====== Document
Aligning Sales And Marketing

In the Digital Age, cohesion between departments is critical towards creating the seamless customer experience that consumers not only look for but expect, when considering new brands and businesses. A report by Forrester Research supports this by concluding that businesses with proper alignment see a 32% increase in revenue growth, while organizations with less alignment actually see a 7% decrease.

Organizational alignment is particularly important between sales and marketing teams, as these two departments are so closely connected throughout the purchasing process. However, aligning sales and marketing and achieving this level of cohesion presents a lot of obstacles for companies. After all, sales and marketing have always been kept in separate containers. They still remain apart in many organizations.

If your business still has this traditional structure, you should consider the powerful impact that aligning marketing and sales can have. Beyond meeting this new customer expectation, companies that have made this shift in their structure have seen 36% higher customer retention figures and 38% better success rates in sales opportunities.

This discussion will focus on the steps that companies need to take into consideration as they push for alignment between marketing and sales teams.

It Starts With Your Team

Your first step is educating your organization, particularly your salespersons and marketers, about what alignment means and how this change will affect their duties and day-to-day work life. For some, this will be a hard adjustment because marketing and sales have for so long operated in their own bubbles.

The key is showcasing how this change is going to affect the organization and promote a positive impact on revenue and growth. (Feel free to utilize some of the sales and marketing alignment statistics we’ve shared to justify the change to your staff). The truth that you need to get across to your organization is that times are changing — customers are changing. Adapting to these shifts is a matter of growth and survival.
============
====== Recorded data
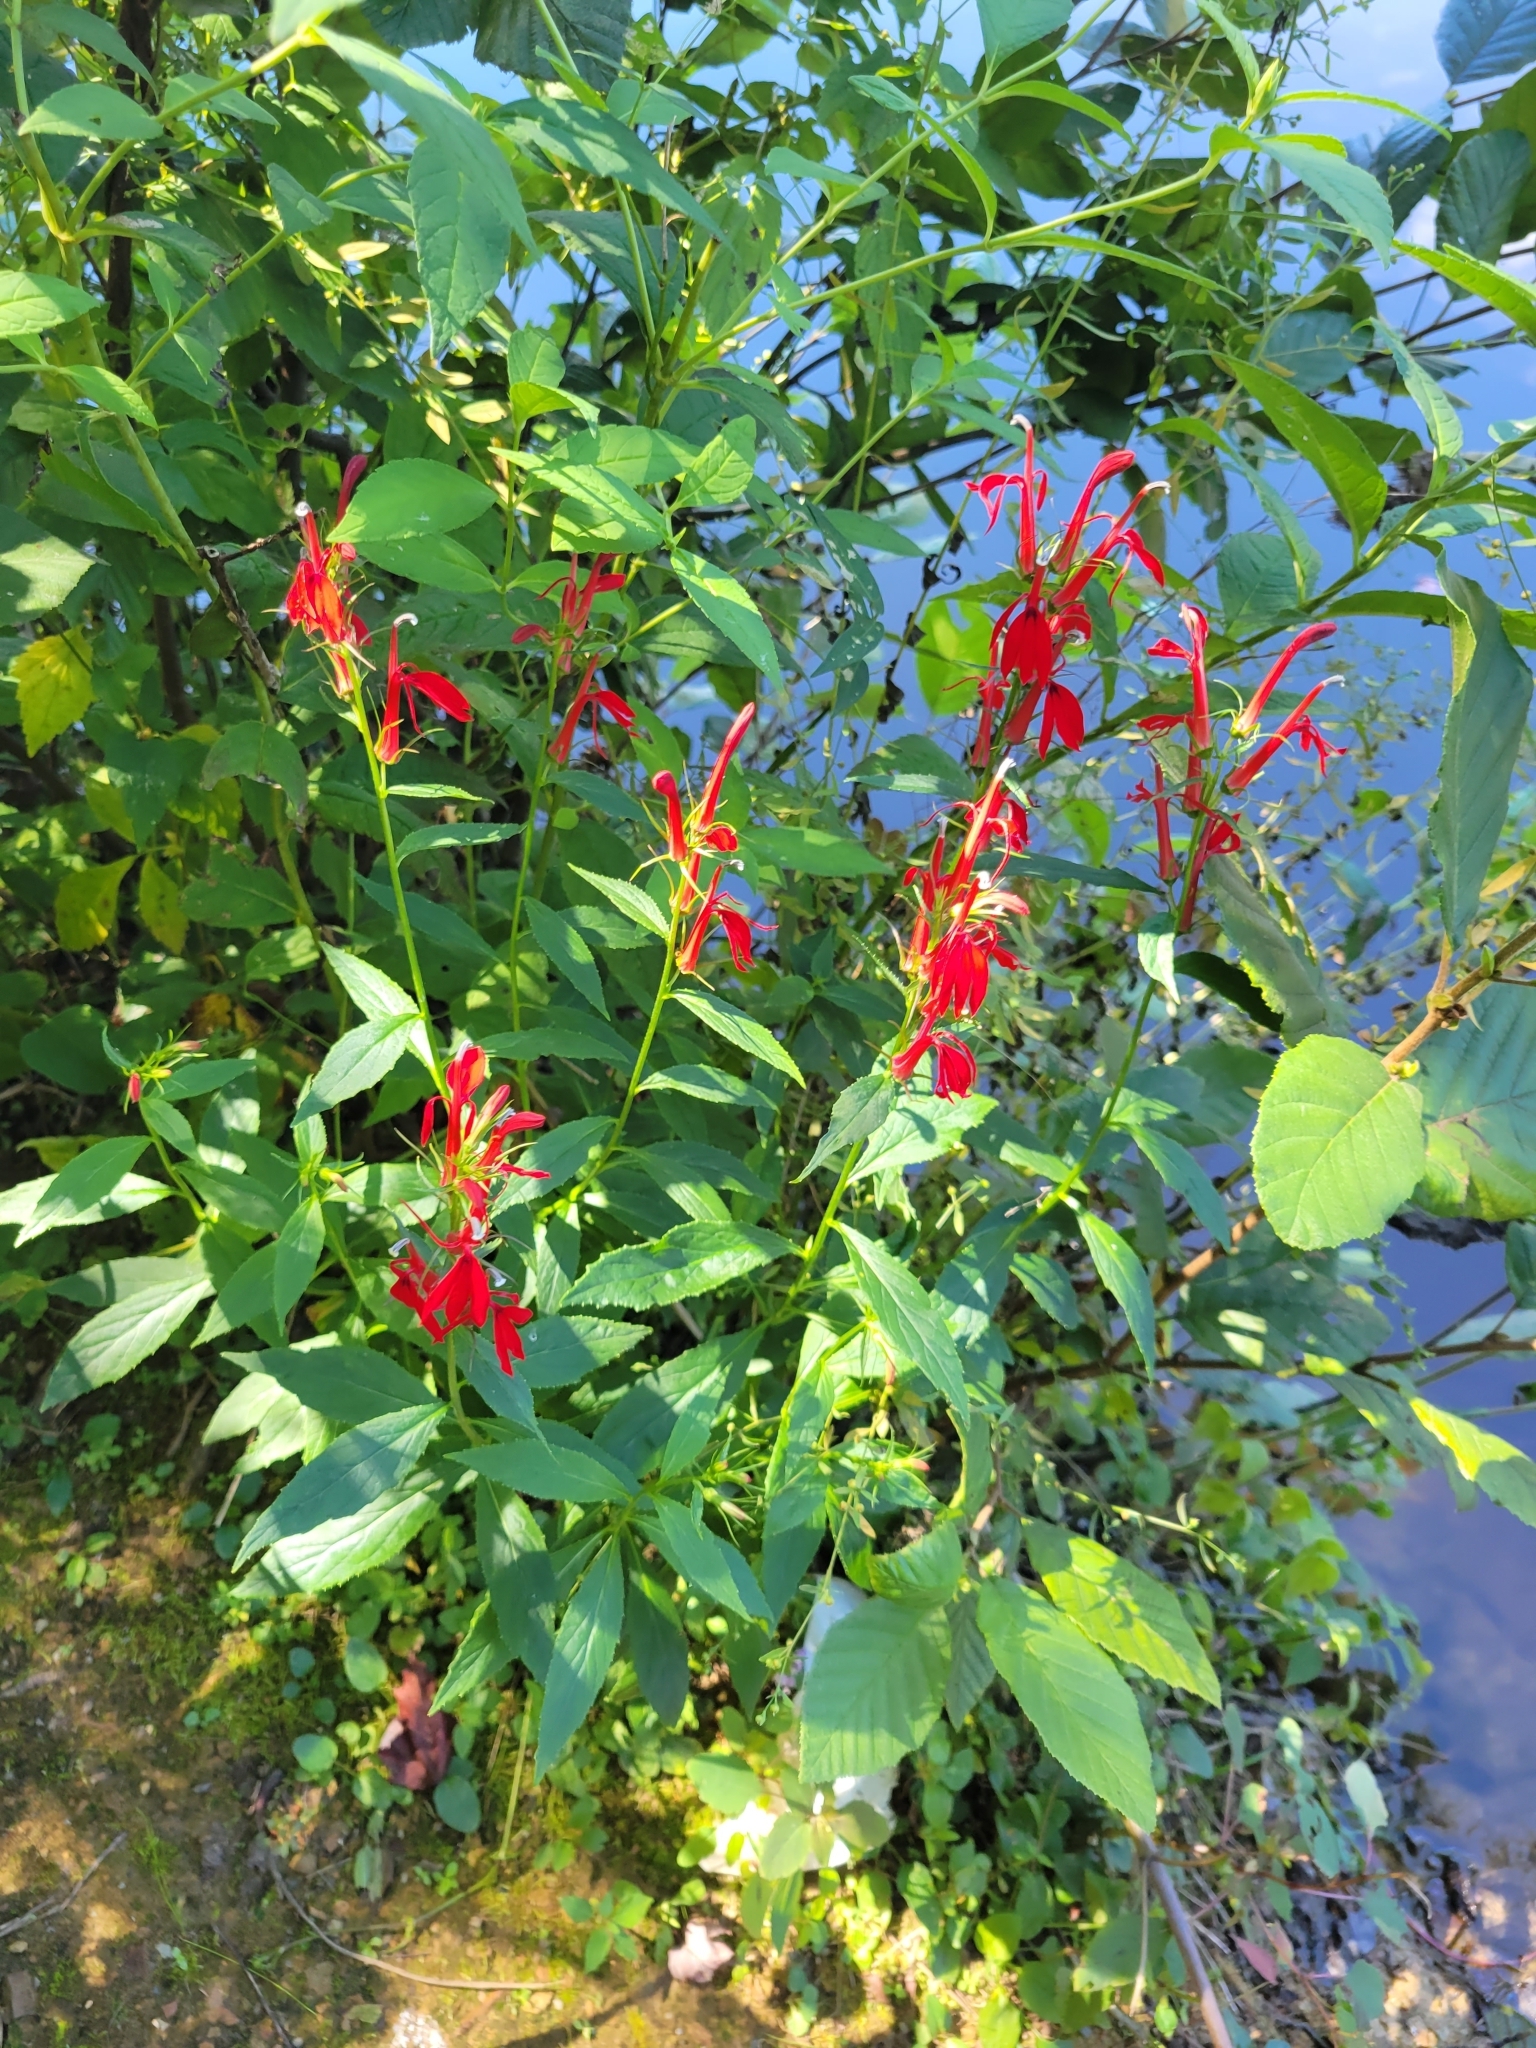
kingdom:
============
Stated exercise 1: According to the text on aligning sales and marketing, what increase in revenue growth does the Forrester Research report find for businesses with proper alignment?
Stated exercise 2: In the text on aligning sales and marketing, why will the first step of educating the organization about alignment be a hard adjustment for some? Answer in one to three sentences.
Stated exercise 3: In the text on aligning sales and marketing, rewrite the stretch from "It Starts With" through "their own bubbles.", putting "sales staff" in place of "salespersons".
Answer from the text about sales and marketing alignment alone, not from the data.

Complete response 1: A 32% increase in revenue growth.

Complete response 2: It will be hard for some because marketing and sales have operated in their own bubbles for so long.

Complete response 3:
It Starts With Your Team

Your first step is educating your organization, particularly your sales staff and marketers, about what alignment means and how this change will affect their duties and day-to-day work life. For some, this will be a hard adjustment because marketing and sales have for so long operated in their own bubbles.